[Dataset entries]
===

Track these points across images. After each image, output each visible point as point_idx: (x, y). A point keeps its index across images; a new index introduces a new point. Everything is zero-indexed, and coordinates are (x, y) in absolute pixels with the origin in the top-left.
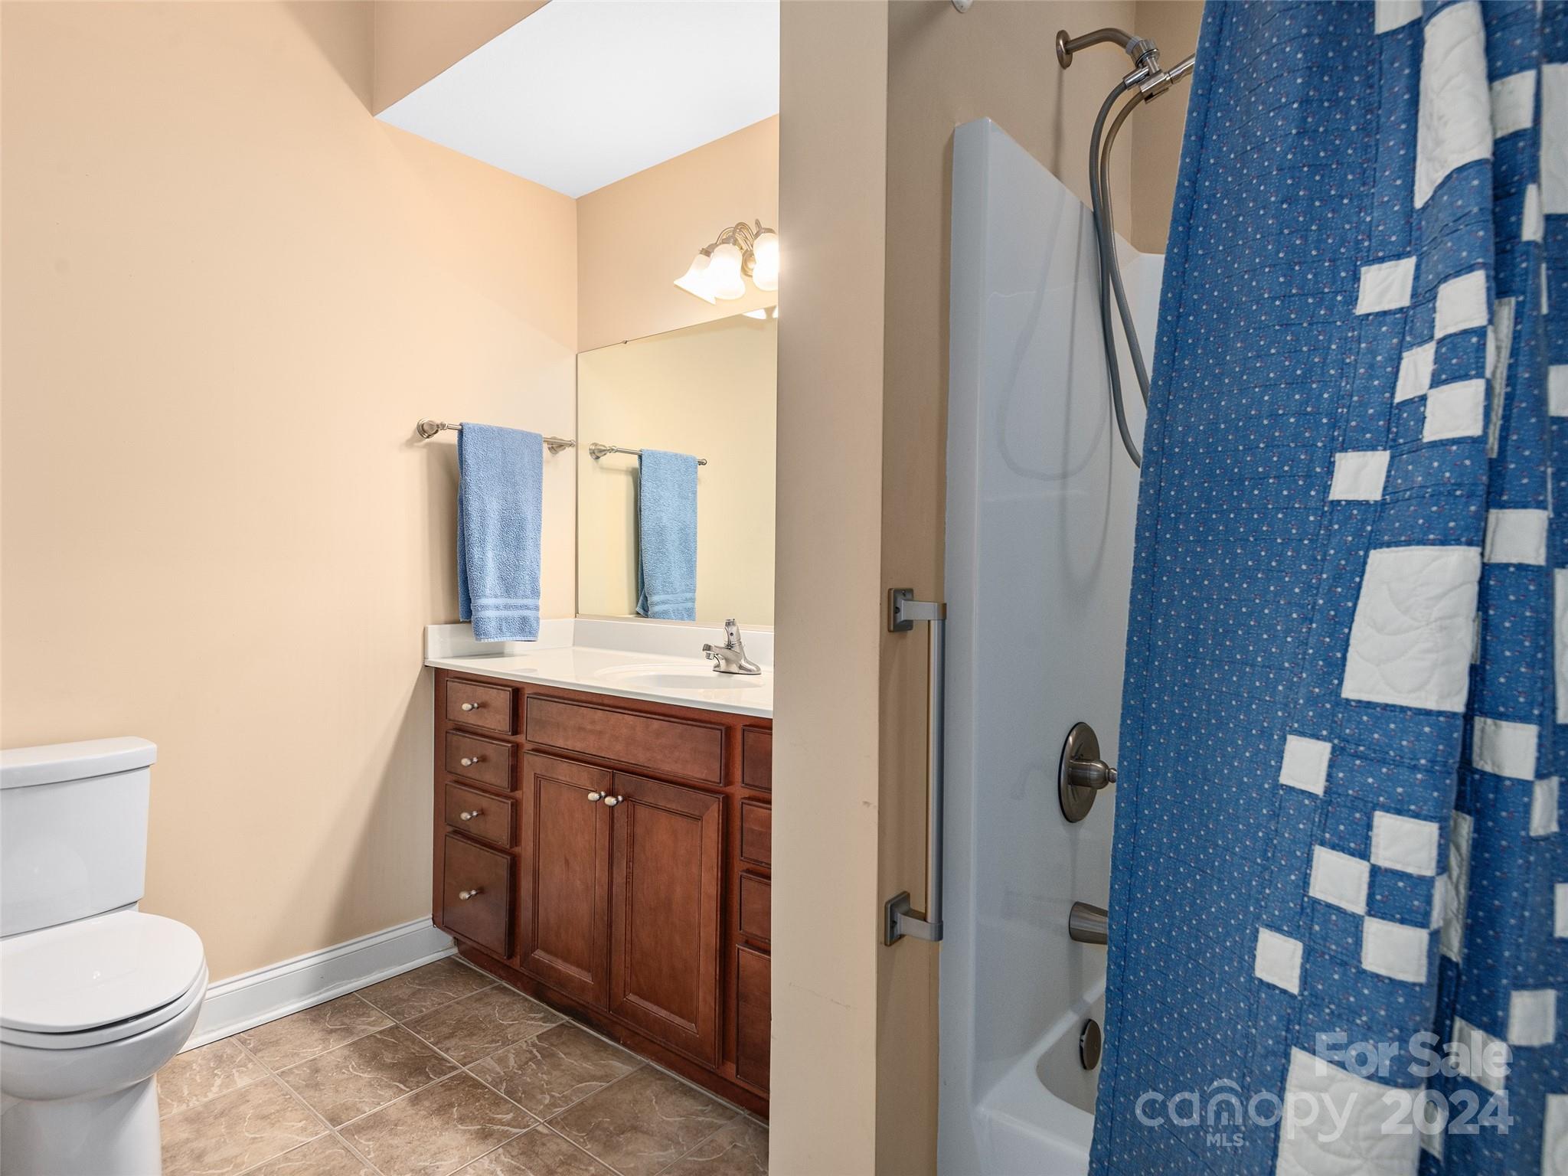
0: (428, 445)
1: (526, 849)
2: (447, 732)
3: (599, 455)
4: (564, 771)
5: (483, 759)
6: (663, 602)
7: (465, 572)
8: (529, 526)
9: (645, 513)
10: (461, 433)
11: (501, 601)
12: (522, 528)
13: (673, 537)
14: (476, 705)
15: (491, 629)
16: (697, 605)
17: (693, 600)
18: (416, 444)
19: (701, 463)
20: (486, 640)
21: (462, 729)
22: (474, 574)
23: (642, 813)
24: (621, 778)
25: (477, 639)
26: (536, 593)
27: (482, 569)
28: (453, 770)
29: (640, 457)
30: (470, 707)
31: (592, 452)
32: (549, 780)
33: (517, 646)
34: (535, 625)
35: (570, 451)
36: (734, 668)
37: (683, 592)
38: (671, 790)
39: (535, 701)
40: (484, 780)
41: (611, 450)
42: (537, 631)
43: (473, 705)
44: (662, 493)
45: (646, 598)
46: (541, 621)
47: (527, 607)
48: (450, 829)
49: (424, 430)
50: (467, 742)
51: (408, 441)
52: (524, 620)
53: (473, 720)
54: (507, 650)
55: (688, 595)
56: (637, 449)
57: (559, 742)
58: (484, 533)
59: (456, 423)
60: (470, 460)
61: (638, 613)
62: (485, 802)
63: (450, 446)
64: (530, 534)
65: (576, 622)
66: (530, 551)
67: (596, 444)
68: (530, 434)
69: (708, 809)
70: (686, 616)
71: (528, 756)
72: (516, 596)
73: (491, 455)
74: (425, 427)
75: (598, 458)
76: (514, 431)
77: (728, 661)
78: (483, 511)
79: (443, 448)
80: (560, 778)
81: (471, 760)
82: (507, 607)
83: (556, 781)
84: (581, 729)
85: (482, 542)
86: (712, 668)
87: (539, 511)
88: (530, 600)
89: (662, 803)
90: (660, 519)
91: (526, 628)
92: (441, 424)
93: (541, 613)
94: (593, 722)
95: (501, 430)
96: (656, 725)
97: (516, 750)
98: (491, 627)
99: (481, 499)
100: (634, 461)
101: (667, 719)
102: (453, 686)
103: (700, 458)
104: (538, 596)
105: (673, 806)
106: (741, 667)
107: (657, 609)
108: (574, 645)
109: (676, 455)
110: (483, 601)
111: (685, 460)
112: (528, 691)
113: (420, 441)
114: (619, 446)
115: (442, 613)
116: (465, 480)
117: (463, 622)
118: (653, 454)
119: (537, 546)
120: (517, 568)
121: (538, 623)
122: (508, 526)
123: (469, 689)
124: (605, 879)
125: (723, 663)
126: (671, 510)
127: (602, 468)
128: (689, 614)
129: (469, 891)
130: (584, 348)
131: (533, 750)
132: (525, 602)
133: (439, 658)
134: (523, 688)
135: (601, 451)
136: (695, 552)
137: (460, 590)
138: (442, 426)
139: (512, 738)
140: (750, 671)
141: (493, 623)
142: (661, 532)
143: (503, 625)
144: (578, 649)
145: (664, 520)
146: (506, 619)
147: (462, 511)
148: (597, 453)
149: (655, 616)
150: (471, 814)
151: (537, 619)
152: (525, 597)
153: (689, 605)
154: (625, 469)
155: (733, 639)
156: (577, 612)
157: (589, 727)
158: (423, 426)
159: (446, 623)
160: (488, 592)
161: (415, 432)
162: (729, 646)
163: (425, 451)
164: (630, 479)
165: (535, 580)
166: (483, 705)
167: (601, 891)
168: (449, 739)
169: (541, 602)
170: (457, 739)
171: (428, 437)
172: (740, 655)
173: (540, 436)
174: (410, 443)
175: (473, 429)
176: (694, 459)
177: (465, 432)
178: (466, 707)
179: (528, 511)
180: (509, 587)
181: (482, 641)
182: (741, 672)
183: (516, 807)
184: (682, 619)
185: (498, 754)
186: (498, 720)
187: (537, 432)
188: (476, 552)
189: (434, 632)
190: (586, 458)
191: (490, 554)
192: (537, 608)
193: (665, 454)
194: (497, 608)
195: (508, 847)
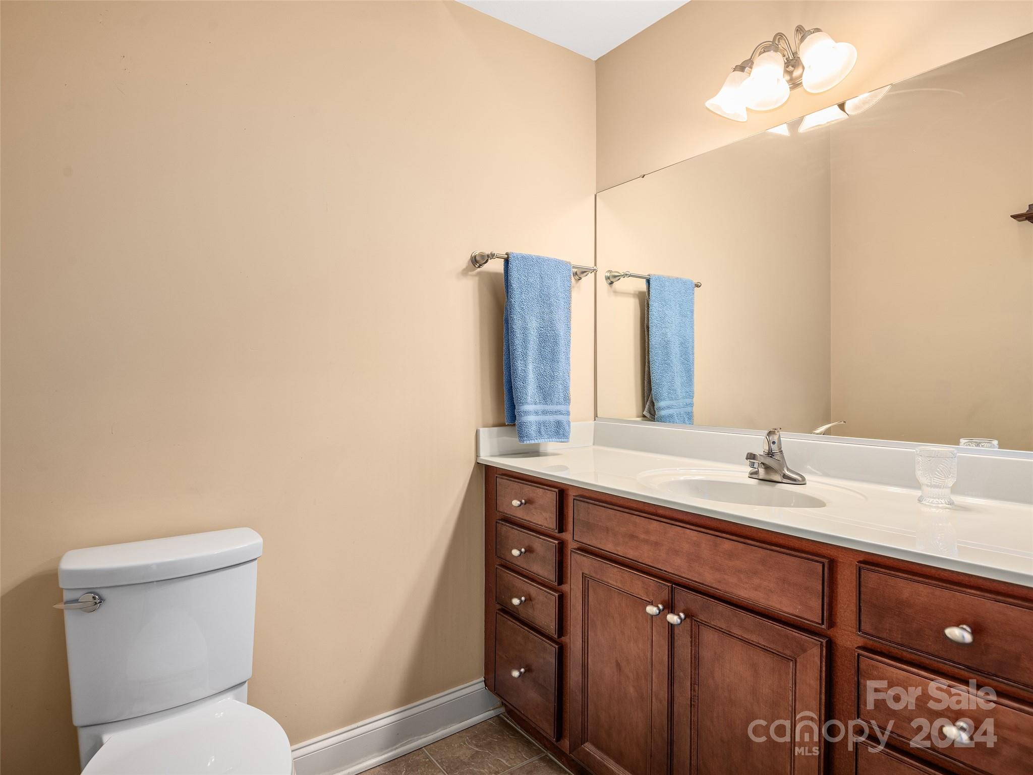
0: (479, 274)
1: (574, 640)
2: (496, 522)
3: (612, 280)
4: (614, 576)
5: (529, 550)
6: (669, 407)
7: (510, 382)
8: (562, 342)
9: (653, 330)
10: (507, 261)
11: (539, 407)
12: (556, 343)
13: (675, 350)
14: (523, 501)
15: (532, 432)
16: (696, 409)
17: (691, 405)
18: (470, 273)
19: (697, 286)
20: (528, 442)
21: (509, 520)
22: (518, 384)
23: (708, 637)
24: (681, 594)
25: (520, 441)
26: (567, 400)
27: (524, 380)
28: (502, 556)
29: (648, 281)
30: (519, 503)
31: (608, 278)
32: (598, 581)
33: (551, 445)
34: (567, 428)
35: (591, 276)
36: (777, 478)
37: (684, 398)
38: (749, 618)
39: (583, 503)
40: (532, 570)
41: (625, 275)
42: (569, 432)
43: (521, 501)
44: (667, 312)
45: (653, 404)
46: (572, 424)
47: (559, 413)
48: (498, 607)
49: (477, 261)
50: (514, 533)
51: (464, 270)
52: (559, 424)
53: (521, 515)
54: (542, 449)
55: (688, 401)
56: (645, 274)
57: (609, 547)
58: (526, 348)
59: (503, 252)
60: (515, 284)
61: (644, 416)
62: (533, 590)
63: (496, 275)
64: (562, 348)
65: (595, 424)
66: (562, 364)
67: (610, 271)
68: (562, 261)
69: (804, 650)
70: (686, 419)
71: (576, 555)
72: (552, 404)
73: (531, 280)
74: (478, 258)
75: (612, 283)
76: (549, 260)
77: (767, 468)
78: (525, 329)
79: (493, 276)
80: (610, 582)
81: (520, 550)
82: (545, 413)
83: (608, 585)
84: (632, 537)
85: (525, 355)
86: (747, 475)
87: (569, 328)
88: (563, 406)
89: (737, 631)
90: (665, 334)
91: (559, 431)
92: (491, 254)
93: (571, 417)
94: (647, 532)
95: (539, 258)
96: (727, 545)
97: (561, 548)
98: (532, 430)
99: (523, 317)
100: (642, 286)
101: (742, 540)
102: (502, 482)
103: (695, 281)
104: (569, 403)
105: (754, 638)
106: (785, 476)
107: (663, 413)
108: (594, 444)
109: (677, 279)
110: (526, 408)
111: (684, 283)
112: (572, 494)
113: (474, 270)
114: (632, 272)
115: (491, 418)
116: (511, 302)
117: (508, 425)
118: (659, 278)
119: (568, 359)
120: (553, 378)
121: (569, 426)
122: (545, 341)
123: (516, 486)
124: (664, 694)
125: (762, 471)
126: (674, 327)
127: (615, 292)
128: (688, 418)
129: (519, 669)
130: (602, 188)
131: (579, 549)
132: (559, 408)
133: (488, 456)
134: (568, 489)
135: (615, 277)
136: (693, 363)
137: (506, 398)
138: (492, 256)
139: (558, 535)
140: (794, 480)
141: (534, 427)
142: (666, 345)
143: (542, 428)
144: (597, 447)
145: (669, 335)
146: (544, 423)
147: (507, 329)
148: (611, 280)
149: (661, 420)
150: (520, 599)
151: (569, 423)
152: (558, 403)
153: (688, 409)
154: (632, 292)
155: (775, 448)
156: (596, 416)
157: (642, 536)
158: (475, 257)
159: (494, 426)
160: (529, 399)
161: (469, 262)
162: (770, 454)
163: (477, 278)
164: (637, 301)
165: (566, 389)
166: (529, 502)
167: (659, 706)
168: (498, 529)
169: (572, 408)
170: (505, 529)
171: (479, 267)
172: (782, 463)
173: (570, 263)
174: (465, 272)
175: (517, 257)
176: (692, 282)
177: (511, 259)
178: (516, 503)
179: (561, 329)
180: (546, 395)
181: (525, 442)
182: (785, 481)
183: (562, 600)
184: (684, 422)
185: (545, 548)
186: (545, 518)
187: (568, 260)
188: (519, 364)
189: (484, 433)
190: (602, 284)
191: (530, 367)
192: (568, 413)
193: (669, 278)
194: (537, 413)
195: (556, 636)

===

■ What this task involves:
Reprint exactly the lines above that start at the one with "135: (601, 451)" and end at the one with "194: (497, 608)", keeping both and adding none.

■ Written answer:
135: (601, 451)
136: (695, 552)
137: (460, 590)
138: (442, 426)
139: (512, 738)
140: (750, 671)
141: (493, 623)
142: (661, 532)
143: (503, 625)
144: (578, 649)
145: (664, 520)
146: (506, 619)
147: (462, 511)
148: (597, 453)
149: (655, 616)
150: (471, 814)
151: (537, 619)
152: (525, 597)
153: (689, 605)
154: (625, 469)
155: (733, 639)
156: (577, 612)
157: (589, 727)
158: (423, 426)
159: (446, 623)
160: (488, 592)
161: (415, 432)
162: (729, 646)
163: (425, 451)
164: (630, 479)
165: (535, 580)
166: (483, 705)
167: (601, 891)
168: (449, 739)
169: (541, 602)
170: (457, 739)
171: (428, 437)
172: (740, 655)
173: (540, 436)
174: (410, 443)
175: (473, 429)
176: (694, 459)
177: (465, 432)
178: (466, 707)
179: (528, 511)
180: (509, 587)
181: (482, 641)
182: (741, 672)
183: (516, 807)
184: (682, 619)
185: (498, 754)
186: (498, 720)
187: (537, 432)
188: (476, 552)
189: (434, 632)
190: (586, 458)
191: (490, 554)
192: (537, 608)
193: (665, 454)
194: (497, 608)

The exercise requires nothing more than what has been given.